Thema Honorarungleicheit

Anliegen haben ambulant tätige Ärztinnen genug zu vertreten. Beispielsweise ist eine Ungleichheit der Verdienste festzustellen, weil die „handwerklichen“ medizinischen Fächer höher entlohnt sind, als die „sprechenden“, in denen es besonders viele Ärztinnen gibt. Zu nennen sind hier vor allem die ärztliche Psychotherapie, Gynäkologie und Pädiatrie. Im hausärztlichen Bereich ist die Geschlechterverteilung ungefähr ausgeglichen. Dagegen sind in Urologie, Orthopädie und MKG deutlich weniger Frauen als Männer tätig.

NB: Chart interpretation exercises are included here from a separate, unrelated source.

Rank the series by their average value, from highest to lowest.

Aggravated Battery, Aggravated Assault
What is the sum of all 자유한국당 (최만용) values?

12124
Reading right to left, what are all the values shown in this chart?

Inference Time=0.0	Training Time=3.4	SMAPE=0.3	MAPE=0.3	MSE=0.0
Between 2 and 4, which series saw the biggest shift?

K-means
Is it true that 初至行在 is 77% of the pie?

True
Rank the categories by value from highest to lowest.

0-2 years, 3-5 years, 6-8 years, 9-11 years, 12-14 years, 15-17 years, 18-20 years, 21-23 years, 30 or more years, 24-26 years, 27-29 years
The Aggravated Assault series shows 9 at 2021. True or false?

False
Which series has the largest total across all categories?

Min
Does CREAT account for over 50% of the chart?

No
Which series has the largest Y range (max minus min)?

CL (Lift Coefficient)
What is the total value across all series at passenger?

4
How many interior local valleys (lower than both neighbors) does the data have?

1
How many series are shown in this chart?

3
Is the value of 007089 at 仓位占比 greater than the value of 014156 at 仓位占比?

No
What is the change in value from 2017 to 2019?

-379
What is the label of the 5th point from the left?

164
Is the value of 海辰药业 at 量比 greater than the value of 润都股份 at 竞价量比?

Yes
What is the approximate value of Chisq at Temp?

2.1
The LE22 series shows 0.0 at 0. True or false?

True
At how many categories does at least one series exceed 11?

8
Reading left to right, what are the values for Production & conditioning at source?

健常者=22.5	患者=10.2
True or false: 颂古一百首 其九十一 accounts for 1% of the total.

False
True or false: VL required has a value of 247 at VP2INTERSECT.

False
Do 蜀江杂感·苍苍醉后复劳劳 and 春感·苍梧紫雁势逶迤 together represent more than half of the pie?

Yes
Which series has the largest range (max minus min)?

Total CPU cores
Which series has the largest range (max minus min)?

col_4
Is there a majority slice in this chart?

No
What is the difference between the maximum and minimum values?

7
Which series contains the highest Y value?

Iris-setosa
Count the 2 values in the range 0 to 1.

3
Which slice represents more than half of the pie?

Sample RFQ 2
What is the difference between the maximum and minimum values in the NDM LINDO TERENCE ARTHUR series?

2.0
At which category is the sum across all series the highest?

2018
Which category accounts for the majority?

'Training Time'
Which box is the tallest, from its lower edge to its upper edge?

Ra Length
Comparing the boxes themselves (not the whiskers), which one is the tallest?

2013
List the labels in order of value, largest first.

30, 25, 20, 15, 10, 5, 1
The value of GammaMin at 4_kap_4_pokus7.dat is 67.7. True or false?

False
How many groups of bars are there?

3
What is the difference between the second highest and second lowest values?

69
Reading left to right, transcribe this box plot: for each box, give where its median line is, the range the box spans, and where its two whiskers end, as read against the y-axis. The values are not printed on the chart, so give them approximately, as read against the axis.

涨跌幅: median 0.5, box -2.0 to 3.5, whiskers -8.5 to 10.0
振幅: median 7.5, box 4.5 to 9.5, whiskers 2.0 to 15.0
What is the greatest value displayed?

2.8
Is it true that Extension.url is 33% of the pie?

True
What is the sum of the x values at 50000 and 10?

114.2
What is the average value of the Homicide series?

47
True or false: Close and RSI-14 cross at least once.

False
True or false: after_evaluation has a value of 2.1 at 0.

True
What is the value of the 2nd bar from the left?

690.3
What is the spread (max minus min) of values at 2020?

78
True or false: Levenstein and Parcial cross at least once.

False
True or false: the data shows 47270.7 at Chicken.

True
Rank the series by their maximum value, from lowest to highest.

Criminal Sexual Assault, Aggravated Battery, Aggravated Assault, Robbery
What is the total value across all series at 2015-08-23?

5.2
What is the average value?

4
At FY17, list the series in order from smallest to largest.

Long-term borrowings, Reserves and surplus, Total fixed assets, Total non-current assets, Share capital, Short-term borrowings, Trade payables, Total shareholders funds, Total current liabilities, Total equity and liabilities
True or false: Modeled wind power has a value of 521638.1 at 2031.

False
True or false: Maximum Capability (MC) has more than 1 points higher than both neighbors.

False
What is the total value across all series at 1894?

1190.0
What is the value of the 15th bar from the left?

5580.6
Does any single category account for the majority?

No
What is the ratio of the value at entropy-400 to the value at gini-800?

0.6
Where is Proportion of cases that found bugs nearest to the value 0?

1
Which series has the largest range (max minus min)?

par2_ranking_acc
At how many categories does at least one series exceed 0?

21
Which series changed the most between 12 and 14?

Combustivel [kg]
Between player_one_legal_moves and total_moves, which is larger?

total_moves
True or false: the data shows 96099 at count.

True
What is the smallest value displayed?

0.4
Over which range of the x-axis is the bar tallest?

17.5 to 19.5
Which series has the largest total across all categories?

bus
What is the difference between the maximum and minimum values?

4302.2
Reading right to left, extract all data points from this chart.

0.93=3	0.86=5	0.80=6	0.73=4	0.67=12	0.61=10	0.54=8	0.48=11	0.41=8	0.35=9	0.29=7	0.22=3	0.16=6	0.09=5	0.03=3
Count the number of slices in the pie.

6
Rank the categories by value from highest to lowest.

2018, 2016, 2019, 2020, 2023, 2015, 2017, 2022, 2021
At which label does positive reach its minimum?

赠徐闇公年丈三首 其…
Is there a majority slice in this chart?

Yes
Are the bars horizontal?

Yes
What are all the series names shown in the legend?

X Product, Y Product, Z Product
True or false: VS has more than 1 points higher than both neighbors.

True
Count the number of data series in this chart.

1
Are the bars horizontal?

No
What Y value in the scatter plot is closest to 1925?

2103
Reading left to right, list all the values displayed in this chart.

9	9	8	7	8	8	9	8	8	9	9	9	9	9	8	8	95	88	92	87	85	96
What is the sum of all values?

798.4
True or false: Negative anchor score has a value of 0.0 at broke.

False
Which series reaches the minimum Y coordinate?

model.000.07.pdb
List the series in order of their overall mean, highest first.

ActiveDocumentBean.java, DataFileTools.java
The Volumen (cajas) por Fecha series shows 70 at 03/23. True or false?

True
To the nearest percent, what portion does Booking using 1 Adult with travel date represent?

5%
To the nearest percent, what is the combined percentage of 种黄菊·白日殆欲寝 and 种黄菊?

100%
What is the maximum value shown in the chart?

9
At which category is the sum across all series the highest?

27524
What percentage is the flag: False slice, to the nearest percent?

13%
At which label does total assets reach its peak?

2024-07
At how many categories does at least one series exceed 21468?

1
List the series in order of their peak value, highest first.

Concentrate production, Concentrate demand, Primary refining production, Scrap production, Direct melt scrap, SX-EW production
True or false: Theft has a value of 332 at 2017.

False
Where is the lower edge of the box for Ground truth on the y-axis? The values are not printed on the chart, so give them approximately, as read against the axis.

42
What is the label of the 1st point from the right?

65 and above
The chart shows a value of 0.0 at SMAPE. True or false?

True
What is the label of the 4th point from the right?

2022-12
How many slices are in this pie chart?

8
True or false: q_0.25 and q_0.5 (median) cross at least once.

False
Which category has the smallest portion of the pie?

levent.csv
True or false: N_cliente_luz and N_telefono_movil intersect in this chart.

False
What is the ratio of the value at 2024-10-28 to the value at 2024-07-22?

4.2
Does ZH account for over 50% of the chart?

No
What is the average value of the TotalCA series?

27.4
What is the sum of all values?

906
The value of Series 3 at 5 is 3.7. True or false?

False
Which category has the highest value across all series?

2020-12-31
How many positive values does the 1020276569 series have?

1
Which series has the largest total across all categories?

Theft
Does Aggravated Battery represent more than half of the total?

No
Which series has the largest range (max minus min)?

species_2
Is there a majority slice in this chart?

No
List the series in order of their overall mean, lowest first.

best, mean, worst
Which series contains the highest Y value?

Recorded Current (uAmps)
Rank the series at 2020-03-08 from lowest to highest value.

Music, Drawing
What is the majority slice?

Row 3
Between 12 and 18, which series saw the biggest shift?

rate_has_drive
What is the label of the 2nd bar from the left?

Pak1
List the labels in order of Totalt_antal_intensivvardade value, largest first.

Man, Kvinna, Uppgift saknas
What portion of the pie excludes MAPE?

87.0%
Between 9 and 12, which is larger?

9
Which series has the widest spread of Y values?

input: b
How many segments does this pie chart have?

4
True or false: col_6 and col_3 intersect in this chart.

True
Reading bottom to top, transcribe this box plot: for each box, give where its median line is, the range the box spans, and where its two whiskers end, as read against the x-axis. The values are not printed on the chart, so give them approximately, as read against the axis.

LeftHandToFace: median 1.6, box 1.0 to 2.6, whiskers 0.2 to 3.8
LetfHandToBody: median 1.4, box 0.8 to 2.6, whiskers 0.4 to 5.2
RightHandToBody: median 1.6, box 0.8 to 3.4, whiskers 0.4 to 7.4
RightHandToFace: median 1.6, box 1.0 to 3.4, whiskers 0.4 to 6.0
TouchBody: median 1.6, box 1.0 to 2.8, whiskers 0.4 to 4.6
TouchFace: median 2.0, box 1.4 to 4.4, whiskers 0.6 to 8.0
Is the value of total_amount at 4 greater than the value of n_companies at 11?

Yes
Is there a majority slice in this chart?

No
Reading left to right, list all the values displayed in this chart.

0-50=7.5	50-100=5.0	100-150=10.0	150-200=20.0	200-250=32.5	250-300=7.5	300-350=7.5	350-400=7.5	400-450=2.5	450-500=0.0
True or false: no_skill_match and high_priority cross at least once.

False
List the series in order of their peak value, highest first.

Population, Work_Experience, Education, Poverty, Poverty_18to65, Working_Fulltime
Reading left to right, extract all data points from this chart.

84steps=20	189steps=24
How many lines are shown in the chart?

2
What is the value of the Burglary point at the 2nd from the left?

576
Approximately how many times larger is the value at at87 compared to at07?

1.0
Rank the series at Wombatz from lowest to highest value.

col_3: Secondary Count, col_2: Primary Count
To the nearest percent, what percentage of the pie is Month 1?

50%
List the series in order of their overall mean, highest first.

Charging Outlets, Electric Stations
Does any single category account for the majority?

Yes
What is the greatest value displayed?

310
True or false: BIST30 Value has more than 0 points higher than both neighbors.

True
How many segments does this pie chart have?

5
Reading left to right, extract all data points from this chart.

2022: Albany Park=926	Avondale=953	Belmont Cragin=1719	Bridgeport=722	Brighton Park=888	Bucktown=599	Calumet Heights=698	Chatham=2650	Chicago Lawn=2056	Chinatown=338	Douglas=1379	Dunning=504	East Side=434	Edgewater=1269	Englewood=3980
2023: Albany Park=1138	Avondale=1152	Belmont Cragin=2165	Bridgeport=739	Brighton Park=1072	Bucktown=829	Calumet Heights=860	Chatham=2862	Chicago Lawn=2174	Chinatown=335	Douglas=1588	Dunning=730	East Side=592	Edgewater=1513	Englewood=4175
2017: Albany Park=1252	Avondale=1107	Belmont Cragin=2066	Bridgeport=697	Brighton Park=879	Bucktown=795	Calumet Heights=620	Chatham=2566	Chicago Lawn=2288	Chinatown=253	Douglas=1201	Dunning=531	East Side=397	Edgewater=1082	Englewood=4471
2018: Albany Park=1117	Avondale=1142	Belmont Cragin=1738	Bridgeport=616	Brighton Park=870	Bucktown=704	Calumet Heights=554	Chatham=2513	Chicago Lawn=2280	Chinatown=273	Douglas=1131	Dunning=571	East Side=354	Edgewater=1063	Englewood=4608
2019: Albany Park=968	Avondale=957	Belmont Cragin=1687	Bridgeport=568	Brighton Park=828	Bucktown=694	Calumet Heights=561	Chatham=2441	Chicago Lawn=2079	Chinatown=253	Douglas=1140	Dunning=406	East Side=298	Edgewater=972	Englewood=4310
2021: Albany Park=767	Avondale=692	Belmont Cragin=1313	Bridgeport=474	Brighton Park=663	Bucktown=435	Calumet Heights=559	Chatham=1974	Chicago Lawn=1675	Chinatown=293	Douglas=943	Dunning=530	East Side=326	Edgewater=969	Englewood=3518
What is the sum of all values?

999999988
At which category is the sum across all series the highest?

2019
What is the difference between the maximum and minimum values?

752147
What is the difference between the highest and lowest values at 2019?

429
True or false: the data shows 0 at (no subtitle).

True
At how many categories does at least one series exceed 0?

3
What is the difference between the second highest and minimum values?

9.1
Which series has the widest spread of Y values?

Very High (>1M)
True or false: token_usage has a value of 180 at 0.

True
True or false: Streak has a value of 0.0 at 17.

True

Häufig wählen Ärztinnen zunächst die Option der Anstellung in einer Praxis. Der Vorteil liegt auf der Hand. Es besteht kein wirtschaftliches Risiko. Doch es zeichnet sich ein Wandel ab: Mehr junge Ärztinnen lassen sich nieder und zwar häufiger in Einzelpraxen als Männer. Ihre Interessen sollten in den Gremien präsent sein.

Jana Pannenbäcker
ist Beisitzerin im Vorstand des Deutschen Ärztinnenbundes e. V. und derzeit angestellte Ärztin in einer hausärztlichen Praxis in Westfalen-Lippe. Auch ist sie Mitglied im Arbeitskreis „Junge Ärztinnen und Ärzte“ der Ärztekammer Westfalen-Lippe und im Vorstand der Bezirkskammer Hagen.